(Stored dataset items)
*** Block opens ***

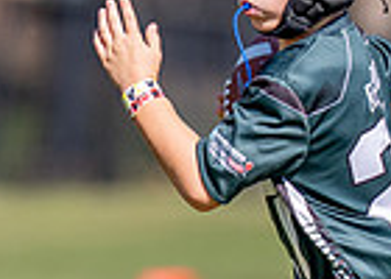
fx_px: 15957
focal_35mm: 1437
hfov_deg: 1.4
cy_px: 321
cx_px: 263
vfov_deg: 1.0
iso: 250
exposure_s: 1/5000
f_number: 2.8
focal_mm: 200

*** Block closes ***
*** Block opens ***

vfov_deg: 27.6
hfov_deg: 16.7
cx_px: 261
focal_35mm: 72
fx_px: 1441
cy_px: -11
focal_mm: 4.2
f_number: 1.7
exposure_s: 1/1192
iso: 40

*** Block closes ***

_EXERCISE BRIEF_:
Please give an exact copy of the entries above, from the line with "focal_35mm: 1437" down to the line with "focal_mm: 200", inclusive, and nothing else.

_SOLUTION TO THIS TASK_:
focal_35mm: 1437
hfov_deg: 1.4
cy_px: 321
cx_px: 263
vfov_deg: 1.0
iso: 250
exposure_s: 1/5000
f_number: 2.8
focal_mm: 200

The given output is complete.